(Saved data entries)
========

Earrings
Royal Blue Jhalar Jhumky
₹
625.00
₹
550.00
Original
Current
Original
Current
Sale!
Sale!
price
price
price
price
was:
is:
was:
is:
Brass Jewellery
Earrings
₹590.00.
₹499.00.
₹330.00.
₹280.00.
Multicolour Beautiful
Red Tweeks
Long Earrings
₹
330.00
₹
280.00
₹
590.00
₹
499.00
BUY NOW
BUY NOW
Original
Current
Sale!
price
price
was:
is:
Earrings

========

Copy out the lines of every entry word for word.

Earrings
Royal Blue Jhalar Jhumky
₹
625.00
₹
550.00
Original
Current
Original
Current
Sale!
Sale!
price
price
price
price
was:
is:
was:
is:
Brass Jewellery
Earrings
₹590.00.
₹499.00.
₹330.00.
₹280.00.
Multicolour Beautiful
Red Tweeks
Long Earrings
₹
330.00
₹
280.00
₹
590.00
₹
499.00
BUY NOW
BUY NOW
Original
Current
Sale!
price
price
was:
is:
Earrings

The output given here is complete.